* _Work to complete_: Return every line of the data below word for word, including the punctuation.

* _Records for this task_:
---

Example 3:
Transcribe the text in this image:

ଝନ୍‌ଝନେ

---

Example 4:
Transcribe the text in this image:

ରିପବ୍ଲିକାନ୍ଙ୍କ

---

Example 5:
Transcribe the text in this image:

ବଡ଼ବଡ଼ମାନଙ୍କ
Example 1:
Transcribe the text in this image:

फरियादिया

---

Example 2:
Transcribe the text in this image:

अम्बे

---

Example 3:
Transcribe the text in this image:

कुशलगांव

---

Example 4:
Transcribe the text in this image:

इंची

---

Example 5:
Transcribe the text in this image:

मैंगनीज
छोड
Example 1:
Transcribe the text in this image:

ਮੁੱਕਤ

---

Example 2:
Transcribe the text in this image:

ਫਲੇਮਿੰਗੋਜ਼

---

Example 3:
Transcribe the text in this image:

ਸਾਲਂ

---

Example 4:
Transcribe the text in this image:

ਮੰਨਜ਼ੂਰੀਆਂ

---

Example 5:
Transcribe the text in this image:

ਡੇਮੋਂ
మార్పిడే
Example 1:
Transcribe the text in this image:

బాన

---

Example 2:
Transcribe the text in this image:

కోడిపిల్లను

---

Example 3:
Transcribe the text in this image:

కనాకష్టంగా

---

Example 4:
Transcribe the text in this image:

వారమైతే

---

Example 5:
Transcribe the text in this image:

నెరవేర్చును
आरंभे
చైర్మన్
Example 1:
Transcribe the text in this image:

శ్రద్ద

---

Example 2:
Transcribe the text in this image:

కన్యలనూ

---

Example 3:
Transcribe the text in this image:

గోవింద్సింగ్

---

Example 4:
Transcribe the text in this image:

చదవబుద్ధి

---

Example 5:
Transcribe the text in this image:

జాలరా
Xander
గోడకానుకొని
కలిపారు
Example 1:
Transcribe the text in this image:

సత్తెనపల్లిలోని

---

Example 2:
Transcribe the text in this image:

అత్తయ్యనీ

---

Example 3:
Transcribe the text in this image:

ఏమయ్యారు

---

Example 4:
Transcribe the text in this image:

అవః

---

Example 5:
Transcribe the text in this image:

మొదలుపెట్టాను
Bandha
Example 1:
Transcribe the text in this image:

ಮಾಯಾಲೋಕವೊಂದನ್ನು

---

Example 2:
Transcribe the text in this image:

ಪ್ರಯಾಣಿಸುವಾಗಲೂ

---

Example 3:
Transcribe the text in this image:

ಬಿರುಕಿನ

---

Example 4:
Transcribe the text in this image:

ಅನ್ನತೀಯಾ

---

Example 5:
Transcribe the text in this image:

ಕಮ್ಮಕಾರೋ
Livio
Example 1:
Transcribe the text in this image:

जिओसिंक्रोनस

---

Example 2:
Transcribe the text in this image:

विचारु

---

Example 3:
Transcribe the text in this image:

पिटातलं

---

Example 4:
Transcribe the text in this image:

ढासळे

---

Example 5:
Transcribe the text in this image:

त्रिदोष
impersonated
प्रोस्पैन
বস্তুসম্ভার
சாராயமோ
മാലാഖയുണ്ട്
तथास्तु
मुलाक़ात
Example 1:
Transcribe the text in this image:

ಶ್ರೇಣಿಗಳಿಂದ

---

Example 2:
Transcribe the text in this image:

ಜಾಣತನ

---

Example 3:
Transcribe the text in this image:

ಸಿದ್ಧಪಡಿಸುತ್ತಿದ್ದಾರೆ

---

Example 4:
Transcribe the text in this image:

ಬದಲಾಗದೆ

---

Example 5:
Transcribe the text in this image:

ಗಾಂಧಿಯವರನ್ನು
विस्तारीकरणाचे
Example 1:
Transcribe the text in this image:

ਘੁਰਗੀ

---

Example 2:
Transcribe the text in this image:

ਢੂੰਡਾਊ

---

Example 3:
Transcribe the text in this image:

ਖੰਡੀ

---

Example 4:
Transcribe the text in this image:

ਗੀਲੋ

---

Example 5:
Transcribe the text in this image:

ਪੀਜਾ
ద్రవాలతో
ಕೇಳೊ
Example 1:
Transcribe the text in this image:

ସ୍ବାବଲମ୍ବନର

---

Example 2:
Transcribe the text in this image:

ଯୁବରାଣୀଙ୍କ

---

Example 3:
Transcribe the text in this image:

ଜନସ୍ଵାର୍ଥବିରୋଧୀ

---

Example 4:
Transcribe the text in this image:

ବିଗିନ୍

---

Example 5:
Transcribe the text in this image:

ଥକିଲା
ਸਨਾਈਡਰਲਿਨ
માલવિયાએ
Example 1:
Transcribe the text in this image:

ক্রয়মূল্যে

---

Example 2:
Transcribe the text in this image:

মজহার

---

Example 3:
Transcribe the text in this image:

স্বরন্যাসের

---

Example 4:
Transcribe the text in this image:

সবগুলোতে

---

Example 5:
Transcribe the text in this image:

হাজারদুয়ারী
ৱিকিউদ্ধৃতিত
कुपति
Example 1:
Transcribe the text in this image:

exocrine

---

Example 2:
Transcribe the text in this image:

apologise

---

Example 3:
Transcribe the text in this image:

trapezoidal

* _Solution to the problem_:
---

Example 3:
Transcribe the text in this image:

ଝନ୍‌ଝନେ

---

Example 4:
Transcribe the text in this image:

ରିପବ୍ଲିକାନ୍ଙ୍କ

---

Example 5:
Transcribe the text in this image:

ବଡ଼ବଡ଼ମାନଙ୍କ
Example 1:
Transcribe the text in this image:

फरियादिया

---

Example 2:
Transcribe the text in this image:

अम्बे

---

Example 3:
Transcribe the text in this image:

कुशलगांव

---

Example 4:
Transcribe the text in this image:

इंची

---

Example 5:
Transcribe the text in this image:

मैंगनीज
छोड
Example 1:
Transcribe the text in this image:

ਮੁੱਕਤ

---

Example 2:
Transcribe the text in this image:

ਫਲੇਮਿੰਗੋਜ਼

---

Example 3:
Transcribe the text in this image:

ਸਾਲਂ

---

Example 4:
Transcribe the text in this image:

ਮੰਨਜ਼ੂਰੀਆਂ

---

Example 5:
Transcribe the text in this image:

ਡੇਮੋਂ
మార్పిడే
Example 1:
Transcribe the text in this image:

బాన

---

Example 2:
Transcribe the text in this image:

కోడిపిల్లను

---

Example 3:
Transcribe the text in this image:

కనాకష్టంగా

---

Example 4:
Transcribe the text in this image:

వారమైతే

---

Example 5:
Transcribe the text in this image:

నెరవేర్చును
आरंभे
చైర్మన్
Example 1:
Transcribe the text in this image:

శ్రద్ద

---

Example 2:
Transcribe the text in this image:

కన్యలనూ

---

Example 3:
Transcribe the text in this image:

గోవింద్సింగ్

---

Example 4:
Transcribe the text in this image:

చదవబుద్ధి

---

Example 5:
Transcribe the text in this image:

జాలరా
Xander
గోడకానుకొని
కలిపారు
Example 1:
Transcribe the text in this image:

సత్తెనపల్లిలోని

---

Example 2:
Transcribe the text in this image:

అత్తయ్యనీ

---

Example 3:
Transcribe the text in this image:

ఏమయ్యారు

---

Example 4:
Transcribe the text in this image:

అవః

---

Example 5:
Transcribe the text in this image:

మొదలుపెట్టాను
Bandha
Example 1:
Transcribe the text in this image:

ಮಾಯಾಲೋಕವೊಂದನ್ನು

---

Example 2:
Transcribe the text in this image:

ಪ್ರಯಾಣಿಸುವಾಗಲೂ

---

Example 3:
Transcribe the text in this image:

ಬಿರುಕಿನ

---

Example 4:
Transcribe the text in this image:

ಅನ್ನತೀಯಾ

---

Example 5:
Transcribe the text in this image:

ಕಮ್ಮಕಾರೋ
Livio
Example 1:
Transcribe the text in this image:

जिओसिंक्रोनस

---

Example 2:
Transcribe the text in this image:

विचारु

---

Example 3:
Transcribe the text in this image:

पिटातलं

---

Example 4:
Transcribe the text in this image:

ढासळे

---

Example 5:
Transcribe the text in this image:

त्रिदोष
impersonated
प्रोस्पैन
বস্তুসম্ভার
சாராயமோ
മാലാഖയുണ്ട്
तथास्तु
मुलाक़ात
Example 1:
Transcribe the text in this image:

ಶ್ರೇಣಿಗಳಿಂದ

---

Example 2:
Transcribe the text in this image:

ಜಾಣತನ

---

Example 3:
Transcribe the text in this image:

ಸಿದ್ಧಪಡಿಸುತ್ತಿದ್ದಾರೆ

---

Example 4:
Transcribe the text in this image:

ಬದಲಾಗದೆ

---

Example 5:
Transcribe the text in this image:

ಗಾಂಧಿಯವರನ್ನು
विस्तारीकरणाचे
Example 1:
Transcribe the text in this image:

ਘੁਰਗੀ

---

Example 2:
Transcribe the text in this image:

ਢੂੰਡਾਊ

---

Example 3:
Transcribe the text in this image:

ਖੰਡੀ

---

Example 4:
Transcribe the text in this image:

ਗੀਲੋ

---

Example 5:
Transcribe the text in this image:

ਪੀਜਾ
ద్రవాలతో
ಕೇಳೊ
Example 1:
Transcribe the text in this image:

ସ୍ବାବଲମ୍ବନର

---

Example 2:
Transcribe the text in this image:

ଯୁବରାଣୀଙ୍କ

---

Example 3:
Transcribe the text in this image:

ଜନସ୍ଵାର୍ଥବିରୋଧୀ

---

Example 4:
Transcribe the text in this image:

ବିଗିନ୍

---

Example 5:
Transcribe the text in this image:

ଥକିଲା
ਸਨਾਈਡਰਲਿਨ
માલવિયાએ
Example 1:
Transcribe the text in this image:

ক্রয়মূল্যে

---

Example 2:
Transcribe the text in this image:

মজহার

---

Example 3:
Transcribe the text in this image:

স্বরন্যাসের

---

Example 4:
Transcribe the text in this image:

সবগুলোতে

---

Example 5:
Transcribe the text in this image:

হাজারদুয়ারী
ৱিকিউদ্ধৃতিত
कुपति
Example 1:
Transcribe the text in this image:

exocrine

---

Example 2:
Transcribe the text in this image:

apologise

---

Example 3:
Transcribe the text in this image:

trapezoidal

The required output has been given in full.